*Passage to read:*
-- Opening Marker --

To evaluate the effects of artemisinin on gallbladder tumors in vivo, GBC-SD and NOZ-derived xenograft mouse models were used. All animal procedures were approved by the Ethical Commission of the First Affiliated Hospital of Bengbu Medical College (Bengbu, China). Male BALB/c nude mice (n=24; age, 5 weeks; weight, 250–300 g) were obtained from Shanghai SLAC Laboratory Animal Co., Ltd. (Shanghai, China) and raised under specific pathogen-free conditions. They were maintained in conditions of 21°C and 50% humidity, under a 12-h light/dark cycle. Mice had free access to food and water. After one week, 1×107 GBC-SD or NOZ cells were subcutaneously injected into the right flank of each mouse (n=12 in each group) following anesthesia with isoflurane (Merck Millipore, Darmstadt, Germany). Tumors had formed in all mice after two weeks. When tumors reached a volume of ~0.5 cm3, the mice were orally administered artemisinin (100 mg/kg per day; dissolved in drinking water and delivered by oral gavage) or a control over 30 days. The tumor dimensions were measured every five days using a CD-6 CS caliper (Mitutoyo Corporation, Kawasaki, Japan), and the tumor volume was calculated according to the following modified ellipsoidal formula: Tumor volume = 1/2(length × width2). On day 30 of artemisinin administration, mice were anesthetized with isoflurane prior to sacrifice by cervical dislocation, and tumors were weighed.

Western blot analysis

Western blotting was used to determine the levels of certain proteins. GBC-SD and NOZ cells were treated with 20µM artemisinin for 24 h. Total protein was extracted using the Cell Lysis Buffer for Western and IP (Beyotime Institute of Biotechnology, Haimen, China) according to the manufacturer's protocols and the protein concentration of the extract was determined using the Bradford Protein assay (Bio-Rad Laboratories, Inc., Hercules, CA, USA). Equal amounts (25 µg) of protein samples were separated using 12% sodium dodecyl sulfate polyacrylamide gel electrophoresis (Beyotime Institute of Biotechnology) and transferred onto a 0.2-µm polyvinylidene difluoride membrane (EMD Millipore, Billerica, MA, USA). The membrane was blocked in 5% non-fat milk. Membranes were probed with primary antibodies overnight at 4°C. The primary antibodies used were as follows: Polyclonal rabbit anti-phosphorylated extracellular signal-regulated kinase 1/2 (p-ERK1/2; 1:200; Santa Cruz Biotechnology, Inc., Dallas, TX, USA; cat. no. sc-23759); monoclonal mouse anti-p16 (1:100; Santa Cruz Biotechnology, Inc.; cat. no. sc-377412); mouse monoclonal anti-β-actin (1:200; Santa Cruz Biotechnology, Inc.; cat. no. sc-47778); mouse monoclonal anti-cyclin D kinase (CDK)4 (1:200; Santa Cruz Biotechnology, Inc.; cat. no. sc-23896); mouse monoclonal anti-cyclin D1 (1:200; Santa Cruz Biotechnology, Inc.; cat. no. sc-20044); polyclonal rabbit anti-caspase-3 (1:200; Santa Cruz Biotechnology, Inc.; cat. no. sc-7148); polyclonal rabbit anti-poly(adenosine diphosphate ribose) polymerase (PARP)-1 (1:200; Santa Cruz Biotechnology, Inc.; cat. no. sc-7150); mouse monoclonal anti-cytochrome c (1:200; Santa Cruz Biotechnology, Inc.; cat. no. sc-65396); and mouse monoclonal anti-cycloxygenase IV (1:100; Santa Cruz Biotechnology, Inc.; cat. no. sc-376731). The membranes were then washed three times in Tris-buffered saline containing Tween 20 (TBST), incubated with goat anti-mouse (1:2,000; Santa Cruz Biotechnology, Inc.; cat. no. sc-2005) or anti-rabbit horseradish peroxidase antibody (1:5,000; Santa Cruz Biotechnology, Inc.; cat. no. sc-2004) for 1 h at room temperature and then washed three times in TBST. Protein signals were visualized using an enhanced chemiluminescence solution (ECL Plus; GE Healthcare, Little Chalfont, UK) and blots were exposed to X-Omat LS film (Eastman Kodak Co., Rochester, NY, USA). Cyclooxygenase IV and β-actin were used as the cytoplasmic and mitochondrial marker, respectively.

-- Closing Marker --

*Extracted entries:*

-- Opening Marker --

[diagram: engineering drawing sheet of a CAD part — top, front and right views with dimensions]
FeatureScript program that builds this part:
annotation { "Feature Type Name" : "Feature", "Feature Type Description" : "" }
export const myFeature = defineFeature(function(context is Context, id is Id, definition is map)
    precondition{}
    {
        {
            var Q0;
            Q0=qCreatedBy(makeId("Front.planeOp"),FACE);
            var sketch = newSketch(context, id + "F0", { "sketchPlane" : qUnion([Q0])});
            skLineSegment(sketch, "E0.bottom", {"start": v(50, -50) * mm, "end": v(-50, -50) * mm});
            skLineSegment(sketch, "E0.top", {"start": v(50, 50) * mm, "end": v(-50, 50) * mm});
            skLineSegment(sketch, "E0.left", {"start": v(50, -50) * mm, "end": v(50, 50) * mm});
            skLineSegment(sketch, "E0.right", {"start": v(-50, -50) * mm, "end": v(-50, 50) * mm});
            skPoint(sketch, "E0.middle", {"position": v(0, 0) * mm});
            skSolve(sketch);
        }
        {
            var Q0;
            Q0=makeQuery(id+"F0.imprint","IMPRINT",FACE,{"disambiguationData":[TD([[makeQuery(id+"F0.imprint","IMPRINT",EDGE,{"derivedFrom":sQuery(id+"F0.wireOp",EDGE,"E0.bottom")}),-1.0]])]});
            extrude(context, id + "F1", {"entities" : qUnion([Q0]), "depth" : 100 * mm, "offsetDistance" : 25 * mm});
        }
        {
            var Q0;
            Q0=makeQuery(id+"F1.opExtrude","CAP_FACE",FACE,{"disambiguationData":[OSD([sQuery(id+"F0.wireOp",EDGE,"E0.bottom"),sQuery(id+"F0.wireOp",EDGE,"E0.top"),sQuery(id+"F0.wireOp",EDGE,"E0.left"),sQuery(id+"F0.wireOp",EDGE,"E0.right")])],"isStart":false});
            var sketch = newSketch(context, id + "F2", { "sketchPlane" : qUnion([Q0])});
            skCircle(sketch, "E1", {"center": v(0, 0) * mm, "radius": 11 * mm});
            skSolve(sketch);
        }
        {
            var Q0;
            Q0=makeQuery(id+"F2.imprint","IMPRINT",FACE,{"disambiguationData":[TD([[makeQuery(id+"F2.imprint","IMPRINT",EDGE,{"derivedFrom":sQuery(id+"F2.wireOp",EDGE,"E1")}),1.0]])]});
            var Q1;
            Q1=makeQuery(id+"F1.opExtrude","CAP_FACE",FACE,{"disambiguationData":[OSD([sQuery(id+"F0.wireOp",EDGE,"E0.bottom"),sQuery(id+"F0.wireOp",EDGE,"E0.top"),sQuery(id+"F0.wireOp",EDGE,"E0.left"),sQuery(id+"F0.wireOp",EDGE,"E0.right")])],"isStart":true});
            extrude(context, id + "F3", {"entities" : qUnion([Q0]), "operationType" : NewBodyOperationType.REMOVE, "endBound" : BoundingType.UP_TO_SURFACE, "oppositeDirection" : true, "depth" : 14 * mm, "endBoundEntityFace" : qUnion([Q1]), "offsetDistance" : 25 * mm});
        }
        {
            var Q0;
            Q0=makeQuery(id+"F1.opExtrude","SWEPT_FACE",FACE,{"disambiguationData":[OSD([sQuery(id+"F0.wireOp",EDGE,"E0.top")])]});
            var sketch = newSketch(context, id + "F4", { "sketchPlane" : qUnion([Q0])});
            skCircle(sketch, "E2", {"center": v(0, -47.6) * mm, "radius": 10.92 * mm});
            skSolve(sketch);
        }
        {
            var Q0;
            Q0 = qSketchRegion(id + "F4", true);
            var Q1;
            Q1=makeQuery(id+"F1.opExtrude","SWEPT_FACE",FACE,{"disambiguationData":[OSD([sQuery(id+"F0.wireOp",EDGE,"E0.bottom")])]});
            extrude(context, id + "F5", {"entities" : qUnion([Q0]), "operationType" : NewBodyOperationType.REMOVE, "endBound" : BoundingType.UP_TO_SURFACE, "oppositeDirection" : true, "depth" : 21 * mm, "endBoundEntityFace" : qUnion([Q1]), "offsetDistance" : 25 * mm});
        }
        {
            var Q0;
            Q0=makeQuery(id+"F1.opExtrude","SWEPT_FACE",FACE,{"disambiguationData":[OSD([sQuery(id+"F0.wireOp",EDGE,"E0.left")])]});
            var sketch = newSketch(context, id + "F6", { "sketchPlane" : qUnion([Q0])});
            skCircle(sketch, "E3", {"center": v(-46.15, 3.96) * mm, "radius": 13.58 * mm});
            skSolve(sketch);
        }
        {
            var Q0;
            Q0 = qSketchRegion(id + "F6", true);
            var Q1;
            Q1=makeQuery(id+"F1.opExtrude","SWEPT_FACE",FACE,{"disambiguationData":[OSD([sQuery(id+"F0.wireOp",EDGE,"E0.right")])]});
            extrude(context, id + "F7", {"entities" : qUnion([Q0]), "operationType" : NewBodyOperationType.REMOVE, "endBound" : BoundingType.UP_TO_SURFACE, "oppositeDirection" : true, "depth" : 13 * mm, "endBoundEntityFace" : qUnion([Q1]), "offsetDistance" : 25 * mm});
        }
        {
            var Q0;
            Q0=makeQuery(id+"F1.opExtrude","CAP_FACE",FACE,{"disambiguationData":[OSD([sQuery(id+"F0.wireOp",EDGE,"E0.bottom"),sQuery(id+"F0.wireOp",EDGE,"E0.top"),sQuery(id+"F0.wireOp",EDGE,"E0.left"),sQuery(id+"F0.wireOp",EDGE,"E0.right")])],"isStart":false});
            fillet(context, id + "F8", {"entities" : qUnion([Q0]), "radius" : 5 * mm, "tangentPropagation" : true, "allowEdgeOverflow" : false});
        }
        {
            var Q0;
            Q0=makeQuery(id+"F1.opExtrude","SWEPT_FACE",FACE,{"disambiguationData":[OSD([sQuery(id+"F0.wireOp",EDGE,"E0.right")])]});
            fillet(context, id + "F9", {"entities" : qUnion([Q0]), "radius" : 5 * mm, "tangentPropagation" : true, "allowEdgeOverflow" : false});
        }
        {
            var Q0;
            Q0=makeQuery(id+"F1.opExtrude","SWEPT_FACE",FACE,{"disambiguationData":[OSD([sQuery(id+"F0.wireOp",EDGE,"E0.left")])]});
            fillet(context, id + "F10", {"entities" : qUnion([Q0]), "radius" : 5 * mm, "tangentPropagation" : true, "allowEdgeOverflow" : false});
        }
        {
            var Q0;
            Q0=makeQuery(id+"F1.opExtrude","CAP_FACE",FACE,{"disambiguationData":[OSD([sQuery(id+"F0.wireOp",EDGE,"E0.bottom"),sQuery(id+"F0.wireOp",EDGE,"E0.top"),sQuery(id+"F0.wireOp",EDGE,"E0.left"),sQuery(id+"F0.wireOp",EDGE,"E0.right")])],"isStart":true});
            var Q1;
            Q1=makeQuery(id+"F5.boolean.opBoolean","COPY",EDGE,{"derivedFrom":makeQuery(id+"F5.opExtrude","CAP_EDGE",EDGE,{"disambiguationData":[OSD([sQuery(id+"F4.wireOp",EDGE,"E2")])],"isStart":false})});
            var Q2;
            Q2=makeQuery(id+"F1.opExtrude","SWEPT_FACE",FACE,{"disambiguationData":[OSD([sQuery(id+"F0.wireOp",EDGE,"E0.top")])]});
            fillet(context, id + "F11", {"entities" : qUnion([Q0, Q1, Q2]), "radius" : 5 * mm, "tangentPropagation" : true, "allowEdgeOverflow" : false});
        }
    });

-- Closing Marker --

*Activity:*
Please answer from the methods text: how often were the tumor dimensions measured?

*Answer:*
Every five days.